ダイバーシティ(多様性) 当事者が見た色覚特性のキラキラした世界

知識・経験で色を認識
~手法さまざま、代替策に活路も~ 【第4回】

 小学校の頃に使ったサクラクレパスのクーピーペンシル。この画像に私が話したいこと、皆さんが知りたいことの全てが詰まっていると思います。画像の通り、色覚特性を持っている場合は見えている色の数が少ないはずです。

 ここで皆さんにとても簡単な問題を出します。「色の名前を100個言ってみてください」

 意地悪な問いで答えられなくても仕方ありません。経験があっても役に立たず、知識がないと難しい問題です。第2回でお話しした通り、色覚特性のほとんどは知識と経験によって補えます。ただ、知識と経験でカバーできないときはちょっとしたずれが生じます。

 ◇表示見て確認

 12色程度の色鉛筆を想像してみましょう。同じ系統の色が複数あるわけではないので、「青」と言われたら簡単に指定の色を手に取れると思います。その青をいざ使おうとするとき、普通は「この色は本当に青かな?」とは考えないのではないでしょうか。
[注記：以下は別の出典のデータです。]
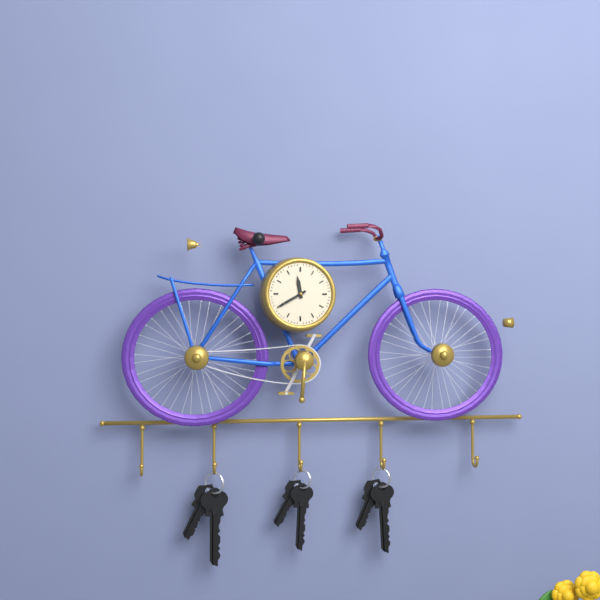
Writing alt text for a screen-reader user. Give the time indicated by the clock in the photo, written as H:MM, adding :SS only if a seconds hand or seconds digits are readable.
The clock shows 11:40
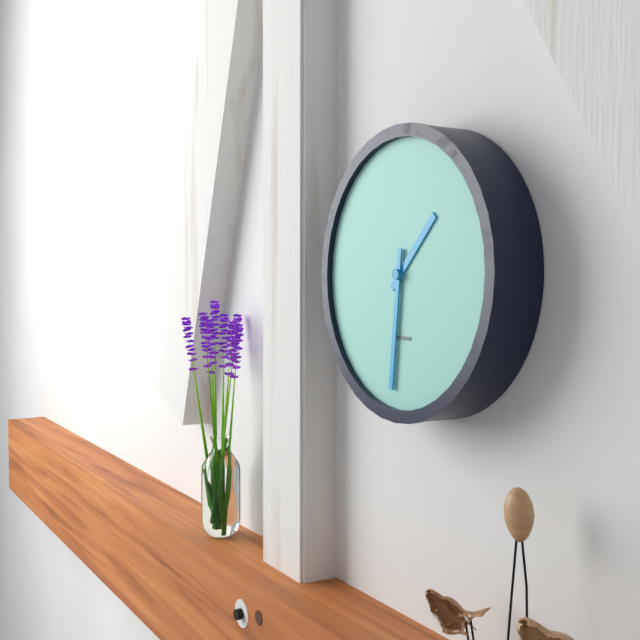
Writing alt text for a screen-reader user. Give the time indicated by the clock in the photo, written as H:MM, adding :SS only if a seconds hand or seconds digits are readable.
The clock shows 1:31
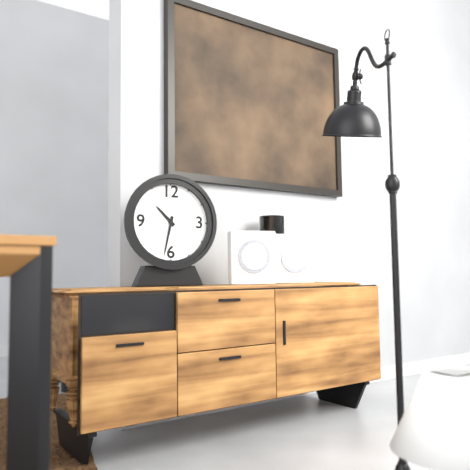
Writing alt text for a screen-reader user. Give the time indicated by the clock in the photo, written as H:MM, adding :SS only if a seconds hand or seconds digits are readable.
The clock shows 10:32
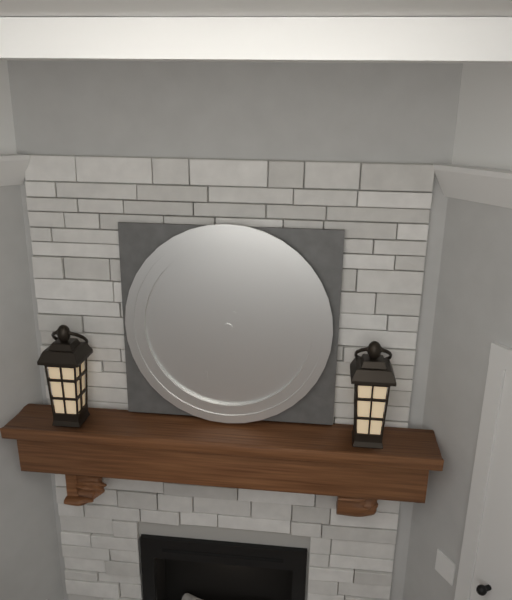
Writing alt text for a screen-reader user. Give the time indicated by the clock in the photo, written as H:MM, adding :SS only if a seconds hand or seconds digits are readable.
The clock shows 1:34
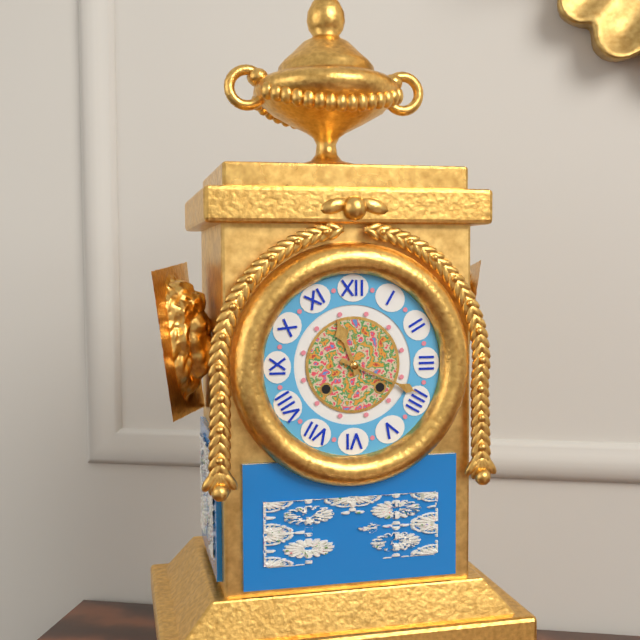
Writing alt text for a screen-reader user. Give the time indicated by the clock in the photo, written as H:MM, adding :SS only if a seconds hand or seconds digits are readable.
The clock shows 11:19
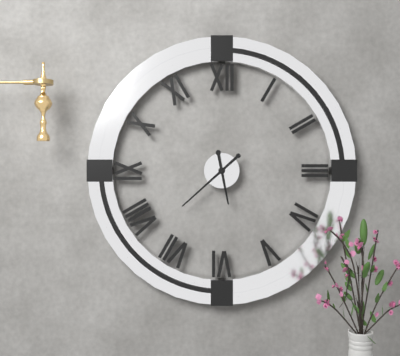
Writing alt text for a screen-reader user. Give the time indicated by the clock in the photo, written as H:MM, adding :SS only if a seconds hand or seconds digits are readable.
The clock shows 5:38
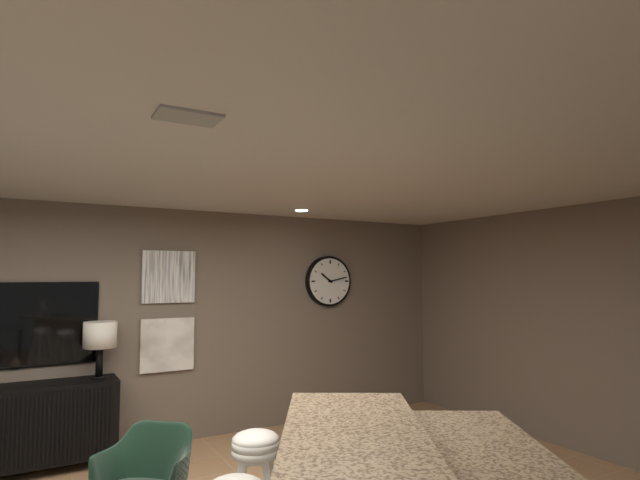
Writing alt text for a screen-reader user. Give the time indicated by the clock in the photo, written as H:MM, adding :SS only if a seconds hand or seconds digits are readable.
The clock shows 10:13
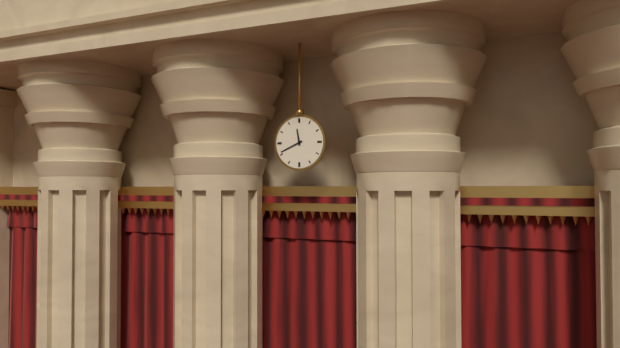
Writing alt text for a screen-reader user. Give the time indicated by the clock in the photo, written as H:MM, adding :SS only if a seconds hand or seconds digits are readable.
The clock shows 11:41
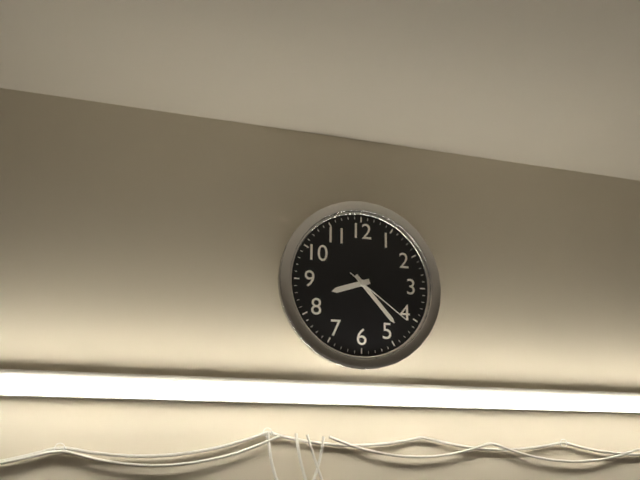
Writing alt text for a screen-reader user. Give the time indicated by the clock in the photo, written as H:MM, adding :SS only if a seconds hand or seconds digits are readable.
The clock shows 8:23:21
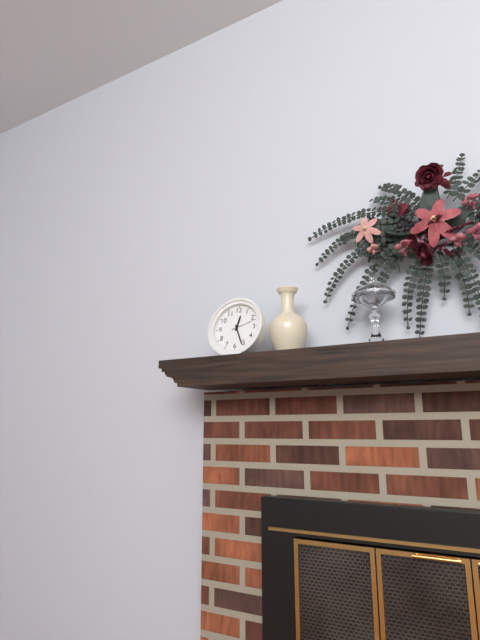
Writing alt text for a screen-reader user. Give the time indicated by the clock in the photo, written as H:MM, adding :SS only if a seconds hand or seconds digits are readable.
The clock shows 12:26
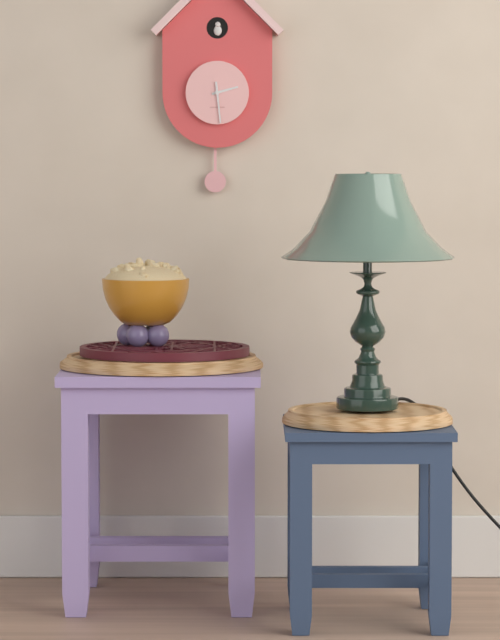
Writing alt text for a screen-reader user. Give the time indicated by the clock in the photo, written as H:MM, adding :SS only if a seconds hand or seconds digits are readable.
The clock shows 2:29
 これに対し、色覚特性を持っている人は「本当に青だろうか。紫かもしれない」と色鉛筆の軸に目をやり、「『あお』と書いてあった。良かった」という確認作業が必要になります。ただ、色覚特性の自覚がなければ確認もしないので、「青空を描いたつもりが夜空だった」「腐ったリンゴを描いていた」「桜を薄い水色で塗った」ということが起こります。絵の具や色鉛筆、クーピー、カラーペンの表記は、色覚特性を持っている人にはとても重要な情報です。

  幼稚園、小学校では生き生きとした色使いが珍しかったのでしょうか。絵のコンテストで何度か賞をもらった記憶があります。私の母親も私の絵を大いに褒めてくれるので、当時の私は「俺は絵がうまい!」と、自己肯定感を飛び越してナルシストに成長してしまいました。

 ◇高校の美術授業であらわに

 私は中学校で美術部に入ります。マイノリティーという意識に陶酔中の私は彫刻ばかりやっていて、絵の具を全く使いません。全部員が共通の絵を描くという課題もありましたが、顧問から「長瀬は色塗りが雑」と言われ、色使いがどうこうというより性格の問題として片づけられました。従って、色覚問題に関しては自分も周囲も全く気付きませんでした。
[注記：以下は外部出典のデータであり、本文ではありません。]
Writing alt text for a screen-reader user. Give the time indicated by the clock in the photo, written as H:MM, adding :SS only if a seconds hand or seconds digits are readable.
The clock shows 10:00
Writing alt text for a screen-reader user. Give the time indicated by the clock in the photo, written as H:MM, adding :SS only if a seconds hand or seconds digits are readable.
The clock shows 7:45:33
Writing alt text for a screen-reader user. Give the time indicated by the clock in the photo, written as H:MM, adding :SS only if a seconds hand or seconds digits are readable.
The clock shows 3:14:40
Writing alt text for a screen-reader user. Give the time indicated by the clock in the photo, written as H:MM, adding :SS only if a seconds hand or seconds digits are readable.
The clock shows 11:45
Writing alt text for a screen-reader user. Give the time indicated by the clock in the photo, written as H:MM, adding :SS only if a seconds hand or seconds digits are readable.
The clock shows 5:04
 「事件」は高校で起こります。私が通った高校は、芸術科目については選択式授業というシステムでした。私は音楽ではなく美術を選択します。授業で「いざ、美術部の実力をお見せしましょう」と意気込んで新しい絵の具箱を開いたものの、中の絵の具には「カーマイン」「ビリジアン」「バーントシェナー」など、知らない文字がたくさん書かれていました。今まで慣れ親しんできた表記と全く違い、この3色の見分けがつきません。見分けがつかないことにも気付いていない私は毒々しい色のリンゴを描き上げます。先生、友人から指摘を受けて初めて自覚し、この件を境に絵の具を使うことにためらいが出るようになってしまいました。
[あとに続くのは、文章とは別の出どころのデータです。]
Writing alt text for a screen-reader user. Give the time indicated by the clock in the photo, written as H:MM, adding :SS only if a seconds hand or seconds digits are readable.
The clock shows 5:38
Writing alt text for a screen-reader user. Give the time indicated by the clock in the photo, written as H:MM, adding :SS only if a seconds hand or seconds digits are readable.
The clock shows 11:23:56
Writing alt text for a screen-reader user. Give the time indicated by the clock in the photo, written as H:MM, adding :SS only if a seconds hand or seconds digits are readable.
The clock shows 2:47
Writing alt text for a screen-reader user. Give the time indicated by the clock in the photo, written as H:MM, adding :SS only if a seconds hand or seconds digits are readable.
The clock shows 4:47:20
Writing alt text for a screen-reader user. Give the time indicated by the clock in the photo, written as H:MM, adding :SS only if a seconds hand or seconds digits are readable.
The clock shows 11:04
 それでも絵を描くこと自体はやめられませんでした。イラストを描く人なら分かると思いますが、色塗りまで完璧にやらなくても、落書きや線画は描いているだけで楽しめます。意識的にではありませんが、この時から私にとって絵を描くということは色を塗るのではなく、線を描くことにシフトします。

 ◇絵からイラストにシフト

 高校は演劇部に所属したので、部活で絵を描くことはなくなりました。絵の具事件以降は美術、特に作品を描き上げることに対して少しネガティブに考えていた気もします。それからというもの、オタク気質も手伝い、漫画の表現技法にはまります。偶然にもそして幸運にも、自分だけでなく父、兄も漫画が大好きで、実家に資料が大量にありました。

 モノクロでありながら色を表現する手塚治虫さんや魔夜峰央さん。漫画っぽくない鮮明な色合いで目に飛び込んでくるえんどコイチさんのアメリカンポップアートを主とした色の種類が少ないカラーイラスト。デッサンなら、モノクロイラストなら、鮮やかな色なら自分も手掛けられる。色覚特性のことなどすっかり忘れ、他の方法で自分の技術がモノになっていくことに楽しみを見いだしました。

 美術の成績は色の塗り方が雑なのでそれほど良くありませんでしたが、毎日のように自宅でイラストの練習をしていた気がします。自分としては練習している意識など特になく、テスト勉強もそっちのけで思い付いたものをすぐに描く。マンガを読み終わったら、お気に入りのシーンを模写してみる。絵を描くことが本当に好きでした。今でもたまに店内POPやSNS用のイラストを描いています。色の種類を増やすと自身が大変になるので、基本的には赤、青、黄しか使いません。